» Provided material
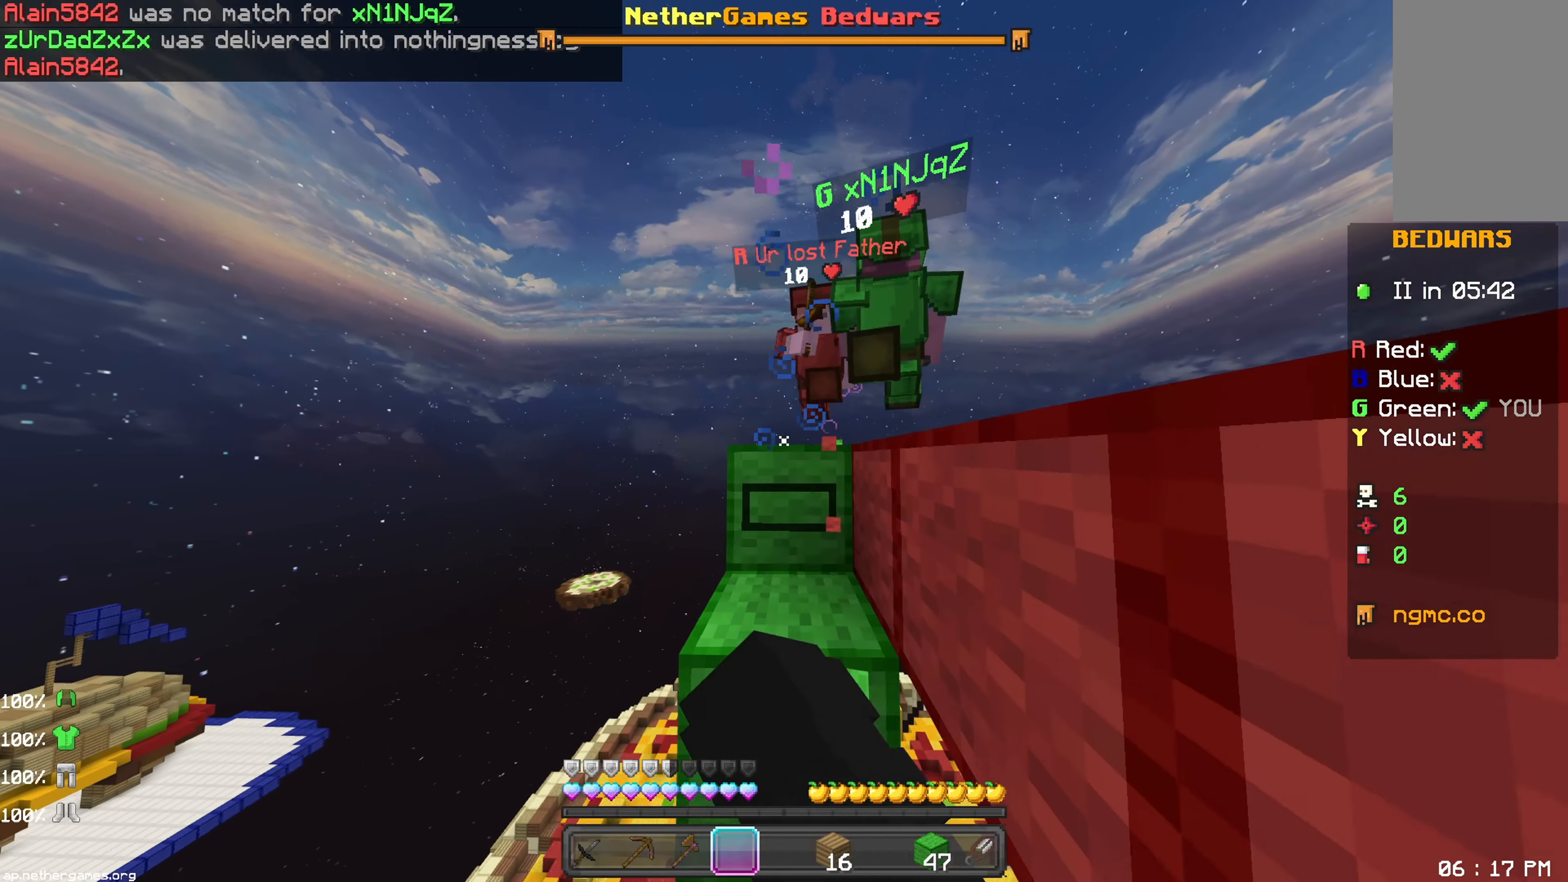
{"keys": ["up"], "mouse": [], "events": [[33, "space", "down"], [350, "mouse_left", "down"], [350, "space", "up"], [367, "mouse_left", "up"], [417, "mouse_left", "down"], [433, "mouse_left", "up"]]}
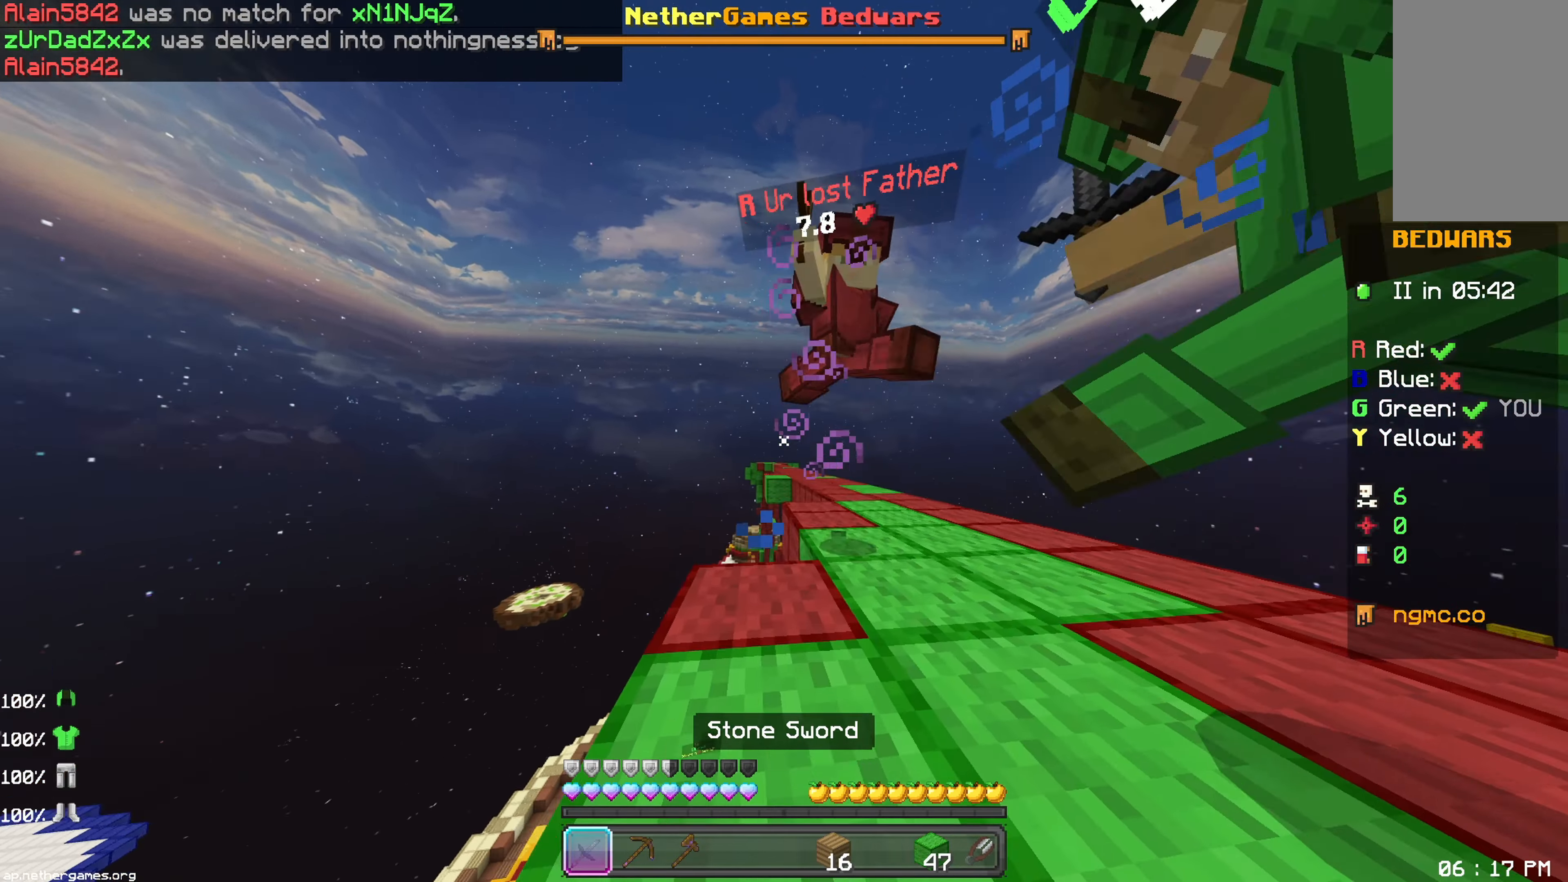
{"keys": ["up"], "mouse": ["left"], "events": [[83, "mouse_left", "down"], [117, "mouse_left", "up"], [133, "right", "down"], [200, "mouse_left", "down"], [200, "space", "down"], [217, "mouse_left", "up"], [283, "mouse_left", "down"], [283, "space", "up"], [350, "mouse_left", "up"], [400, "mouse_left", "down"], [417, "mouse_left", "up"], [483, "mouse_left", "down"], [483, "right", "up"]]}
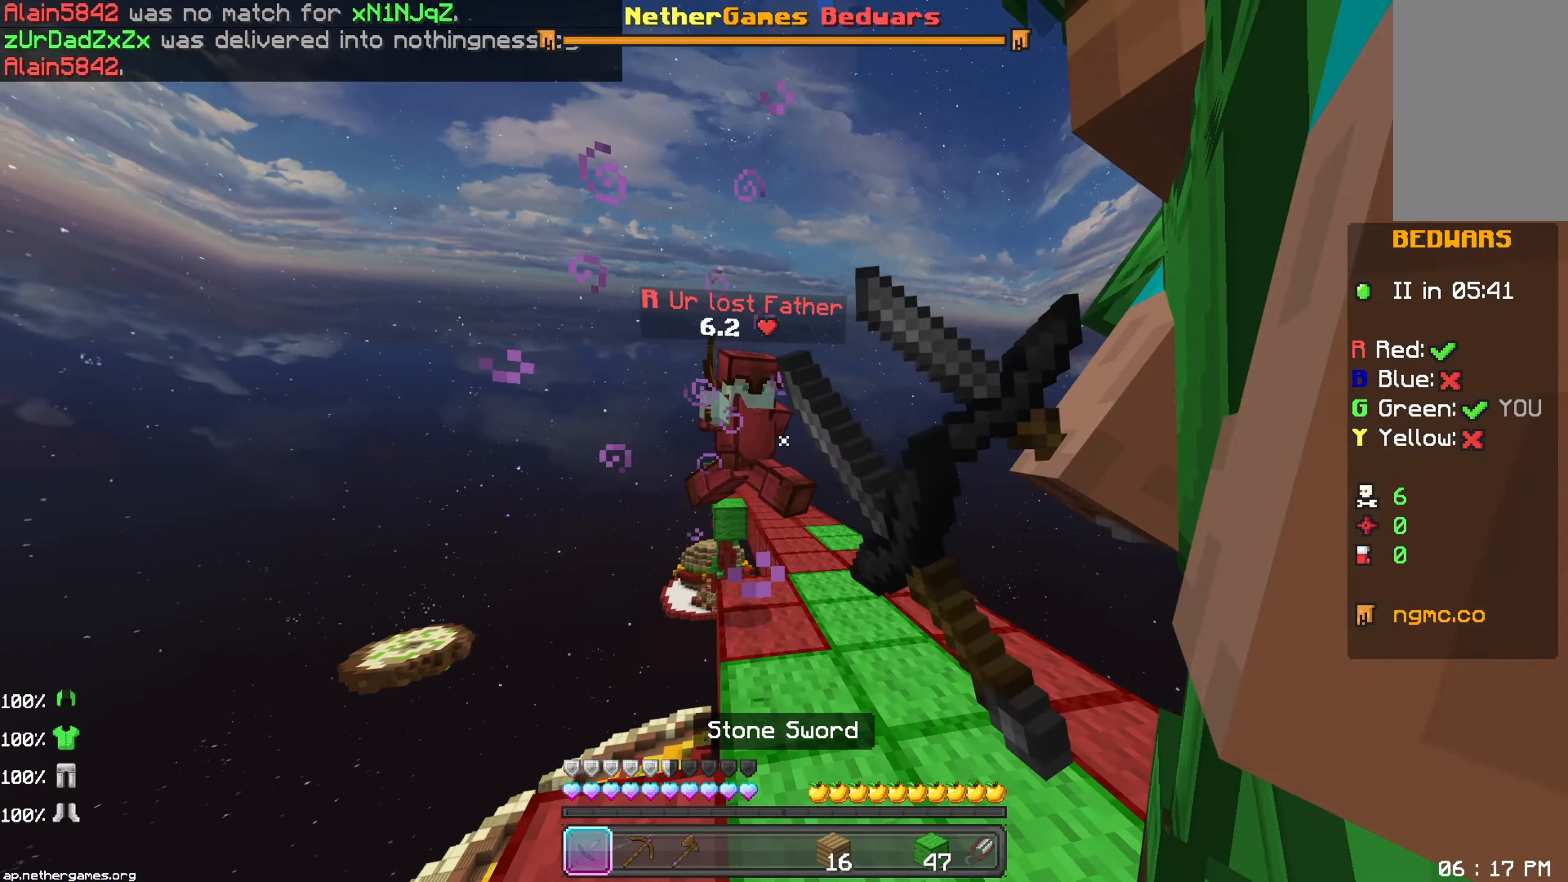
{"keys": ["right", "up"], "mouse": [], "events": [[50, "mouse_left", "up"], [133, "mouse_left", "down"], [150, "right", "down"], [167, "mouse_left", "up"], [217, "mouse_left", "down"], [267, "mouse_left", "up"], [300, "right", "up"], [317, "mouse_left", "down"], [350, "mouse_left", "up"], [417, "mouse_left", "down"], [483, "mouse_left", "up"], [500, "right", "down"]]}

» What you will do
Leaving the pictures out, print every line of the listing exactly.

» Response to the exercise
{"keys": ["up"], "mouse": [], "events": [[33, "space", "down"], [350, "mouse_left", "down"], [350, "space", "up"], [367, "mouse_left", "up"], [417, "mouse_left", "down"], [433, "mouse_left", "up"]]}
{"keys": ["up"], "mouse": ["left"], "events": [[83, "mouse_left", "down"], [117, "mouse_left", "up"], [133, "right", "down"], [200, "mouse_left", "down"], [200, "space", "down"], [217, "mouse_left", "up"], [283, "mouse_left", "down"], [283, "space", "up"], [350, "mouse_left", "up"], [400, "mouse_left", "down"], [417, "mouse_left", "up"], [483, "mouse_left", "down"], [483, "right", "up"]]}
{"keys": ["right", "up"], "mouse": [], "events": [[50, "mouse_left", "up"], [133, "mouse_left", "down"], [150, "right", "down"], [167, "mouse_left", "up"], [217, "mouse_left", "down"], [267, "mouse_left", "up"], [300, "right", "up"], [317, "mouse_left", "down"], [350, "mouse_left", "up"], [417, "mouse_left", "down"], [483, "mouse_left", "up"], [500, "right", "down"]]}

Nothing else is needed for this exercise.